- WHAT TO WORK ON
Filter the listing so that only lines with the word "obra" remain.

- DATA FOR THIS EXERCISE

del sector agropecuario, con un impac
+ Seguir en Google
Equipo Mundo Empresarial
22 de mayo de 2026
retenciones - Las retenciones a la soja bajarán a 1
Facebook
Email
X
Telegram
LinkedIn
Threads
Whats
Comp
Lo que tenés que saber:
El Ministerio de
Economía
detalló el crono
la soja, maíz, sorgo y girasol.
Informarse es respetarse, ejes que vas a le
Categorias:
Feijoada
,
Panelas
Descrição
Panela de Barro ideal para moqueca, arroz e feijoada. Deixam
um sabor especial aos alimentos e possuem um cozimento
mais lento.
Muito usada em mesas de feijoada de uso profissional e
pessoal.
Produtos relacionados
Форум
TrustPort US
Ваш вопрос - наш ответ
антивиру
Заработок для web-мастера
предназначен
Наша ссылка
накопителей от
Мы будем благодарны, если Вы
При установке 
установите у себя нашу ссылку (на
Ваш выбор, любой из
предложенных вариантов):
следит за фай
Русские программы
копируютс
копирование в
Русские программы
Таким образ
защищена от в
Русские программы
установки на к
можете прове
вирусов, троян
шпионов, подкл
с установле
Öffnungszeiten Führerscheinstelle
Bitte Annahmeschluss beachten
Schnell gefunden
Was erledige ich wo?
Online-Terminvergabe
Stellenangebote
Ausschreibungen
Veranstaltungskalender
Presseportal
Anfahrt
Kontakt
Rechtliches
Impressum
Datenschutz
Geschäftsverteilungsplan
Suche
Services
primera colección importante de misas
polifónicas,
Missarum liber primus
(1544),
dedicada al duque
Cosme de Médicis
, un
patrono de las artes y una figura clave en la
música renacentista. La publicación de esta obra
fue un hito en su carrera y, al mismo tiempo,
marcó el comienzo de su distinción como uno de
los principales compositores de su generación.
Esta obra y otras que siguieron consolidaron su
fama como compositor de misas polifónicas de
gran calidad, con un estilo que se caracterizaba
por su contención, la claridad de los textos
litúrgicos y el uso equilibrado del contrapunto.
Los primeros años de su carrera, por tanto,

- TASK SOLUTION
música renacentista. La publicación de esta obra
Esta obra y otras que siguieron consolidaron su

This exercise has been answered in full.